Bütün bu yaşananlarda düşen petrol fiyatlarının da etkisi olması mümkün. Suudi Arabistan düşen petrol fiyatlarını göğüslerken Mısır gibi 85 milyon nüfuslu bir ekonomik kara deliği daha ne kadar finanse edebilir? Körfez ekonomisindeki durgunluk Mısır ekonomisinin önemli kalemlerinden birisi olan Körfez ülkelerinde çalışan Mısırlıların Mısır’a katkılarında da azalışlar yaşatacaktır. Kaldı ki daha bir taraftan kendisi için gittikçe genişleyen İran tehdidi diğer taraftan da sınırlarına dayanmış IŞİD belasının gerektireceği güvenlik harcamaları var. Mısır bu süreçte hem sıkça konuşulan Suudi Arabistan’la “muhtemel” siyasi yol ayrımından hem de düşen petrol fiyatlarının yarattığı sıkıntılardan etkilenecek.
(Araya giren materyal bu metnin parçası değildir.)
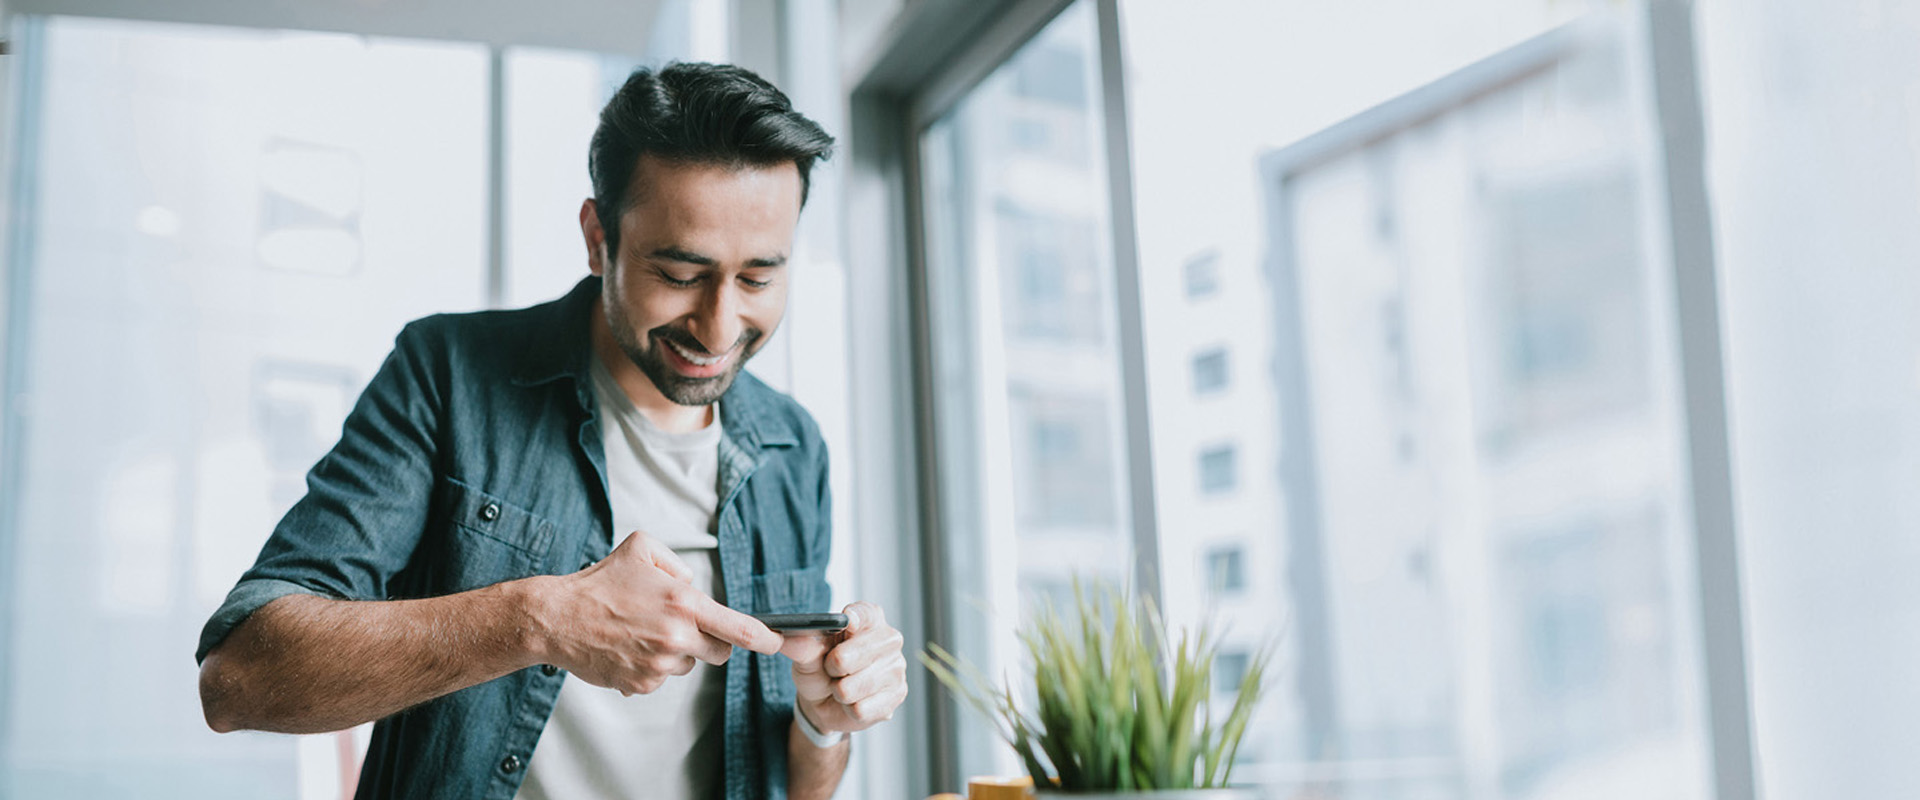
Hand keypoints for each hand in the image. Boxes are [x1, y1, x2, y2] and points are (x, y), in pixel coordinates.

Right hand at [541, 530, 782, 694]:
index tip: (778, 642)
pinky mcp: (642, 684)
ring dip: (676, 652)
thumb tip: (695, 588)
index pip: (737, 627)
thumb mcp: (642, 549)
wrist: (558, 618)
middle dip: (710, 641)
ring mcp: (659, 665)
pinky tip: (628, 648)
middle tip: (682, 626)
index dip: (765, 638)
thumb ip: (679, 565)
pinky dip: (651, 666)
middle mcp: (676, 636)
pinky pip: (661, 678)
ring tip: (642, 632)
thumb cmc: (600, 581)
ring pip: (688, 664)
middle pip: (719, 652)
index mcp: (683, 602)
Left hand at [782, 601, 907, 733]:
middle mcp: (888, 639)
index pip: (864, 613)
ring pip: (852, 688)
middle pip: (848, 657)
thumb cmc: (820, 669)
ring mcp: (896, 668)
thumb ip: (800, 645)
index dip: (854, 617)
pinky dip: (849, 709)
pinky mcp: (897, 695)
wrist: (826, 702)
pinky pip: (860, 709)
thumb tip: (788, 638)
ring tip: (843, 686)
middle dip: (831, 668)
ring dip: (839, 692)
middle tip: (833, 669)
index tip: (847, 622)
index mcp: (868, 619)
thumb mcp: (806, 655)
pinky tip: (854, 701)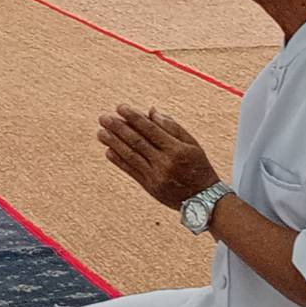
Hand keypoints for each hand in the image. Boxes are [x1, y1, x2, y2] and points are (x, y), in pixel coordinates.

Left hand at [97, 105, 219, 210]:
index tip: (120, 107)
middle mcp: (165, 163)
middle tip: (103, 118)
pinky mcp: (150, 187)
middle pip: (137, 142)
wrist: (204, 199)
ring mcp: (156, 176)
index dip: (133, 117)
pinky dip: (119, 161)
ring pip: (131, 156)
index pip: (150, 129)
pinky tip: (108, 150)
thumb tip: (151, 112)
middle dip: (118, 128)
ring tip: (100, 132)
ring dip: (113, 143)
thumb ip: (172, 127)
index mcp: (176, 149)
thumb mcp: (192, 144)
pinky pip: (131, 171)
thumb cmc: (199, 166)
Suudi Arabistan’da “Suud’un BAE’nin kayığına bindiği” ve BAE’nin Suud’un bölgesel politikalarını manipüle ettiği yönünde çatlak sesler de mevcut. Bu durum Kral Selman’la birlikte ne kadar siyaseten sorun olarak görülür bilinmez ama muhtemel bir BAE-Suudi Arabistan gerginliğinin bile Mısır’a etkisi çok büyük olur. Bu durum dolaylı olarak Suudi Arabistan’ın İsrail’le de arasına mesafe koyması anlamına gelir zira BAE’nin uzun süredir İsrail’in kayığında olduğu bölgeyi takip edenler tarafından bilinir. 

Mısır sallantıda

Mısır an itibarıyla sadece ekonomik darboğazda değil. Aynı zamanda siyaseten ve özellikle de güvenlik alanında zor günler yaşıyor. Sina’dan Kahire’ye kadar çatışmalar, patlamalar, silahlı saldırılar devam ediyor. İhvan’dan binlerce kişi hapse atılmış ve idam cezasına çarptırılmışken ve kurumlarının malvarlığına el koyulmuşken hâlâ Sisi yönetiminde kendine güven emareleri görünmüyor. Bu durum da doğal olarak Körfez’in Sisi’ye yatırımlarını sorgulamasına sebep oluyor. Diğer yandan ise Mısır’ın Filistin’deki ve Suriye’deki İslami hareketleri baskılama çabaları, Körfez halklarından da tepki görmeye devam ediyor.

Suudi Arabistan stratejik bir yol ayrımında. İhvan korkusu sebebiyle bölgeyi içine attıkları ateş, Suud sınırlarına hiçbir zaman olmadığı kadar güçlü bir şekilde dayanmış durumda. Yemen, Irak, Suriye’nin etkileri bölgeye dalga dalga dağılırken en çok kaybedeceği olan aktörlerin başında Suudi Arabistan geliyor. Suudi Arabistan bu gidişe bir dur demek istiyorsa Mısır’la ilişkilerini yeniden şekillendirip Suriye devrimine destek kapılarını sonuna kadar açması gerekiyor. Aksi takdirde bırakın bölgeyi Suudi Arabistan’ın içi de bu ateşten kendisini kurtaramaz.